Still, they applauded—and all he’d had to do was spend three years on a ship, almost drown, and go a little crazy.

Margaret was waiting for him at the train station in Bonhomie.

It was late afternoon and bright, the summer air, far removed from all coasts and oceans, still and heavy.

Margaret looked beautiful, and just slightly older.

She hugged only one of his shoulders because of his injuries.

She kissed him, and got up on her toes to kiss his forehead, and squeezed his right hand and kissed that too, smiling, trying to get used to the sight of him.
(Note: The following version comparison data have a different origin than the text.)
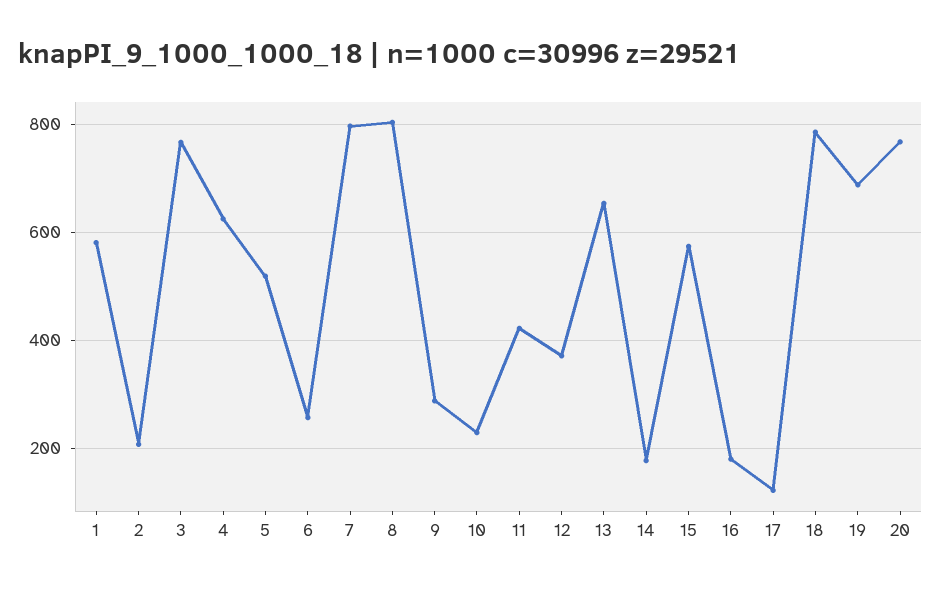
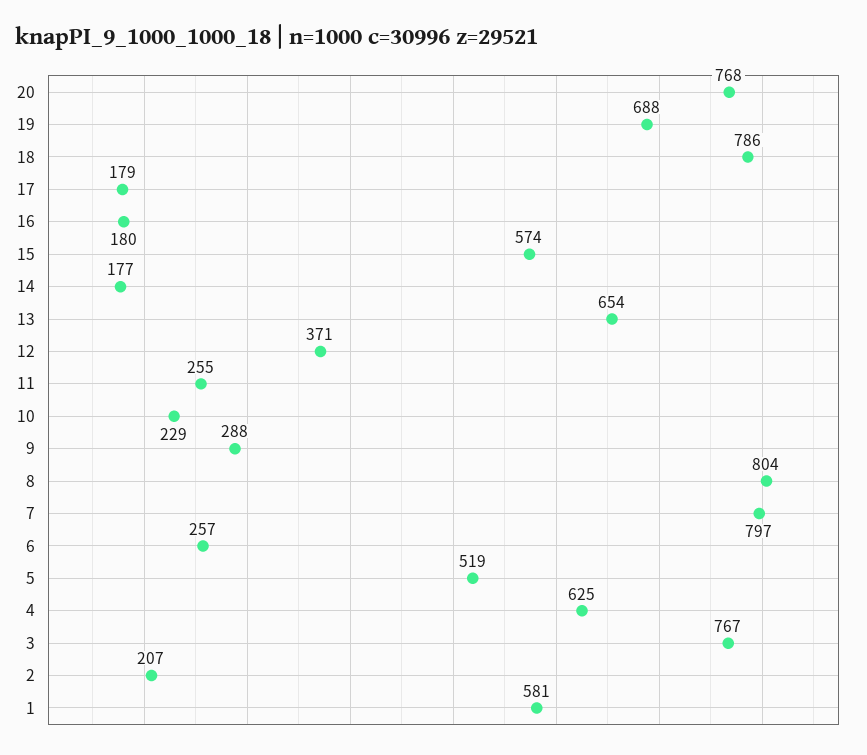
  {
    "1": 581,
    "2": 207,
    "3": 767,
    "4": 625,
    "5": 519,
    "6": 257,
    "7": 797,
    "8": 804,
    "9": 288,
    "10": 229,
-   "11": 420,
+   "11": 255,
    "12": 371,
    "13": 654,
    "14": 177,
    "15": 574,
    "16": 180,
-   "17": 120,
+   "17": 179,
    "18": 786,
    "19": 688,
    "20": 768
  }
He looked like he hadn’t slept in months.

They went to Wickersham’s Steakhouse for an early dinner.

Felix asked her everything he could think to ask so that he wouldn’t have to talk about himself, then the food arrived, and Margaret offered to cut his steak, and he thanked her but managed on his own.

Because he was so accustomed to eating quickly on the ship, he ate without stopping; when he looked up, he was almost done and she’d barely started.

So much had changed about the house that he questioned his memory of it.

At Margaret’s suggestion, he sat in the backyard in one of the new Adirondack chairs and smoked and drank a Coca-Cola.

She brought out a plate of macaroons and Fig Newtons.

She brought out the newspaper, and in the waning light he paged through it, its content artificial to him, the leaves of the oak tree peeking over the top of the page unnaturally green.

When dusk came, they went back inside.

Felix climbed the stairs first and changed out of his uniform.

When Margaret walked into the bedroom, he was standing shirtless before the dressing mirror.

He was thin, she thought. Thin, and wrapped in bandages that went from the base of his neck to his ribs on the opposite side, back to his armpit and over his collarbone.

His ribs were wrapped crossways too. First aid class was going to come in handy, after all. She smiled at him in the mirror.

“Do you want to get into bed?” he asked.

She realized he meant with him. It was eight-fifteen. His amber eyes were alight on her face, tracing it, relearning it, maybe, and he looked as handsome as he ever had to her. “Yes, Felix,” she said, adding quietly, “and you can just relax.”

But he seemed to really want to go to bed with her. It seemed important to him to try to make that happen.

They moved together quickly but, due to his condition, carefully.

She couldn’t get to her diaphragm, because pausing for it would put at risk an already delicate undertaking.

She hadn’t used it with Cal, either, because she hadn’t had it with her at the studio.

She reflected on these two things before she took Felix fully inside, surprised at how readily sex with him came back to her: his breathing, the way he so carefully parked himself, his slow, cautious movements.

She’d learned how to enjoy this with him, and she was grateful for the way the desire she’d always felt for him came back into her body.

She moved with him, holding the back of his beautiful head, her other hand low on his slender hip, pulling him deeper into her.

Later she would marvel at how different their lives would have been—hers, Felix’s, Cal’s, the baby’s—if she and Felix hadn’t had sex that first night he was back.

If he hadn’t managed it, or if she’d felt differently about giving it a go.

But with some skillful maneuvering and verbal encouragement they were successful, and that wound up saving her, for a while, from having to explain so many things.